Spatial skills are cognitive skills associated with understanding space and spatial operations. Spatial skills involve tasks like mental rotation of 3-dimensional objects, understanding how a flat pattern could fold up into a 3-dimensional shape and being able to visualise a cross-section of a complex structure.
Parts of our brain are well developed to understand and store spatial information, so that early humans could keep track of the world around them. However, it turns out that these brain structures can be used to understand much more than just spatial information, but in fact any non-verbal information.
Spatial skills appear to be closely related to these brain structures, which explains why they are so often related to success in many aspects of learning.
Spatial skills are malleable and can be trained, which has been demonstrated in many different contexts. Many different activities can train spatial skills, like using construction toys or blocks, map reading and playing video games. But it is not common to see spatial skills developed in typical school curricula. We broadly recognise the importance of maths and literacy, but not spatial skills.

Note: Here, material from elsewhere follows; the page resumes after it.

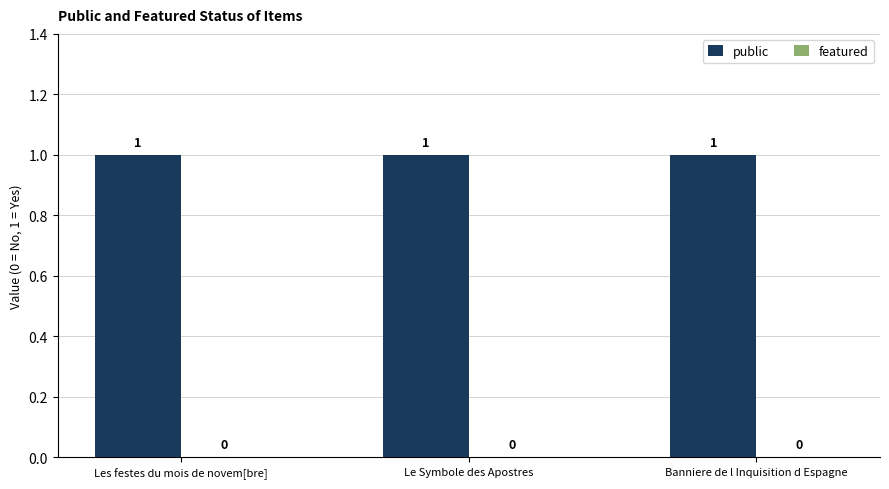

What is the label of the 3rd bar from the right?

Les festes du mois de novem[bre]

Since spatial skills aren't developed formally in school, they develop irregularly in school-aged children. Children who happen to have the right experiences and opportunities, which are often gendered and can be prohibitively expensive, are the lucky ones, who will be well set up for many fields of later study. But children who miss out on these experiences and don't get a chance to develop their spatial skills might end up struggling in some classes later in school.